Last night I encountered a gray African parrot at a friends place. The parrot belongs to his father, who is a bird aficionado, and Raju, the African gray, has been around for many years. I walked over to his cage for a closer look and he immediately bristled and turned away, wary of newcomers, but I whistled to reassure him of my friendliness.
His feathers settled down and he slowly turned around to inspect me with an unblinking birdy eye, head cocked to one side. Then he whistled back. I whistled again. He whistled too.
‘Hello birdy,’ I said.
‘Hello!’ said Raju.
‘Helloooo….’ I repeated, stunned.
‘Hellooo!’ said Raju.
Needless to say, I would have been quite content to hang with Raju the remainder of the evening, shooting the breeze, but etiquette demanded I socialize with my human friends.

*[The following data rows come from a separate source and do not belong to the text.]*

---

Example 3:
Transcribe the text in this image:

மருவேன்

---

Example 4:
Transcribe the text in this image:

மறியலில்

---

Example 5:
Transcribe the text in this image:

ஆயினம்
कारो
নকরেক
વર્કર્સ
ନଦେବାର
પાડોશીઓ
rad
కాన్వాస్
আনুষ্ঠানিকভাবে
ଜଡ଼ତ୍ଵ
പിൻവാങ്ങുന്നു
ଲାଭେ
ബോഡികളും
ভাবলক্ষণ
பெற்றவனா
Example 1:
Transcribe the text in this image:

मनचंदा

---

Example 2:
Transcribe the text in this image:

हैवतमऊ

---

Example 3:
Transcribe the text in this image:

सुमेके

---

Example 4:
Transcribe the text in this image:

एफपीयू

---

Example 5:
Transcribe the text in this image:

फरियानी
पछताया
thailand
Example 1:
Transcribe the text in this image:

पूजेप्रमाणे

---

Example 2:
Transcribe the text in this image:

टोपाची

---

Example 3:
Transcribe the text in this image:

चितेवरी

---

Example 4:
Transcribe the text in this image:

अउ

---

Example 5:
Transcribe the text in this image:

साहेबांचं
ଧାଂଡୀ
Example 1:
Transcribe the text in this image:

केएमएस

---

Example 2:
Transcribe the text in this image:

I’m told Raju does a great imitation of friend’s Dad, repeating an idiosyncratic phrase in his exact voice, calling out to the chowkidars loudly, ‘Javaiiiiiid…..’…..’Mukhtiaaaaar….’. He also greets everyone with a chirpy ‘Good morning’ every day.
I had a cup of very good coffee, as a result of which I had trouble falling asleep. (This is the first time I actually put two and two together)

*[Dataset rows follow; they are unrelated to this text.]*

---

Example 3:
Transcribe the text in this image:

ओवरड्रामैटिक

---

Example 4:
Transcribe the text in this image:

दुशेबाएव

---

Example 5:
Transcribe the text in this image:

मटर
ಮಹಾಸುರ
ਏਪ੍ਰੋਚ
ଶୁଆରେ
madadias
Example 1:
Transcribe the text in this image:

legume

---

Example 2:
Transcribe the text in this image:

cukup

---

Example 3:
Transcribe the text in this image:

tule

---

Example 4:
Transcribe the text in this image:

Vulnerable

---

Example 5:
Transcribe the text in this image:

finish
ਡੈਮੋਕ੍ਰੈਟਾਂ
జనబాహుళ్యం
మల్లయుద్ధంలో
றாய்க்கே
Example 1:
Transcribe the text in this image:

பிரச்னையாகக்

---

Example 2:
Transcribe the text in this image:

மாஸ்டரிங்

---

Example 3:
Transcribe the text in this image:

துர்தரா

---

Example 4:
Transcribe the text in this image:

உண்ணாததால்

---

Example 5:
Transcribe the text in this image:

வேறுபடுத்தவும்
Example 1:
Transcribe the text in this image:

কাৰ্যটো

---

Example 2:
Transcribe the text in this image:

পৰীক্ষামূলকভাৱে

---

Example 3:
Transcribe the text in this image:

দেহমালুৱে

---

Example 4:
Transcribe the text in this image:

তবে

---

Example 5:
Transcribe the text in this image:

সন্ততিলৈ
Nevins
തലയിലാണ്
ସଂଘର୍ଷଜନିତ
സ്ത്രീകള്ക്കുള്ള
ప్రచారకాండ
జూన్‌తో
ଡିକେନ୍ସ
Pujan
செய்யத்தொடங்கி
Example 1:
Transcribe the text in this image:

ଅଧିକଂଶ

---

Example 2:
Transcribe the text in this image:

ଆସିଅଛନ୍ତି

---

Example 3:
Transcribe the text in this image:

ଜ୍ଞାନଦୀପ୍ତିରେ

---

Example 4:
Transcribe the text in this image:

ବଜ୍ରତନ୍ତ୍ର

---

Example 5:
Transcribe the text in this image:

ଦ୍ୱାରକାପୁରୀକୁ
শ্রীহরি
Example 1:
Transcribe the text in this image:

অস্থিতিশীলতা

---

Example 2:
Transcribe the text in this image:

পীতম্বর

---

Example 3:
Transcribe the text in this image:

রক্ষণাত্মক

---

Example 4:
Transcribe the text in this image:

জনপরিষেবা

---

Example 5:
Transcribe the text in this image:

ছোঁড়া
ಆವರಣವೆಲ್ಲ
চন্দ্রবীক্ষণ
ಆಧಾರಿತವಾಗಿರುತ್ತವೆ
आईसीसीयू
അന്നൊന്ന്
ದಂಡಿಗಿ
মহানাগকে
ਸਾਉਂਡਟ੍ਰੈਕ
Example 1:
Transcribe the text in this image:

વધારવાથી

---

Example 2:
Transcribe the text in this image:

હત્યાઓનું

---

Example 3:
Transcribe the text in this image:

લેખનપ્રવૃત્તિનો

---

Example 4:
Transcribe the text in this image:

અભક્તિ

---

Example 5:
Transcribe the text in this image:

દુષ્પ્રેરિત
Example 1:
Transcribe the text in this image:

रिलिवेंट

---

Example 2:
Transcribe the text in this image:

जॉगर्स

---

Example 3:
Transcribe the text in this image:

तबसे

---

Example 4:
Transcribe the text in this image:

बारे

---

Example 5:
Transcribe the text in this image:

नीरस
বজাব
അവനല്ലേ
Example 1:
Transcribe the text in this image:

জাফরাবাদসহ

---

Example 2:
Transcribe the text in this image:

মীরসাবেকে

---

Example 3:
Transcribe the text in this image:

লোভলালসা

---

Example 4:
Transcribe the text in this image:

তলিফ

Consequently, I woke up later than usual. Huz said he woke up during the night and heard me making strange purring sounds as I slept and he wondered what I was dreaming of. It was so weird to be told I was doing something I was completely unaware of doing. He was so amused.
Amu has been agitated of late. I watched as she paced the rug yesterday, going in circles as she followed the border pattern.
‘Have you ever considered that I might actually really need to see a therapist?’ she asks.
‘Nonsense, therapists are useless. I can do a better job of sorting you out,’ say I, the bird whisperer.
We sat on my bed and talked for an hour, girl to girl. Turns out I’m not the only one with friend woes in this family. Turns out I’m not the only one who over thinks things and drives herself crazy. And apparently she is just like her mother, tears spilling over as she gets emotional.
My concern for Amu’s emotional well-being is visceral. If she is troubled, I am troubled, as simple as that. No one gave me a handbook for parenting an only kid. When I was growing up, I didn’t seek out my mother to confide in or discuss my problems with…..I had my sisters. Apparently people who have sisters tend to be happier and more optimistic, simply because of the connection they feel when they talk. Sometimes I feel crushed when I think that Amu’s long-lasting happiness and optimism have been sabotaged, because we didn’t provide her with any. It is a sadness I carry around with me.
Not a lot of people I know can understand the intensity of the balancing act I do, trying to be both mother and sister.
The good thing is, Amu talks to Huz too, albeit of different things. We hang together as a family. That doesn’t mean Amu isn’t a moody, broody teenager, but I’m pleased to report she isn’t closed off to us, just because we’re parents.
I tell Amu to keep calm and eat chocolate. I know she doesn’t like chocolate, but I wish she did. I had made hot cocoa the other night and it sure had a therapeutic effect on me.
Sometimes I wish I was less goofy and weird, but it is the idiotic things I babble that make Amu giggle. As for me, I just felt absolutely relieved to see the clouds on her head dissipate. She bounced off the bed and ran off to scribble things in her diary. Later that night, as we were driving to aforementioned friends place, I heard my phone beep. There was a text message on it that said, ‘I love you loadz nice parents of mine.’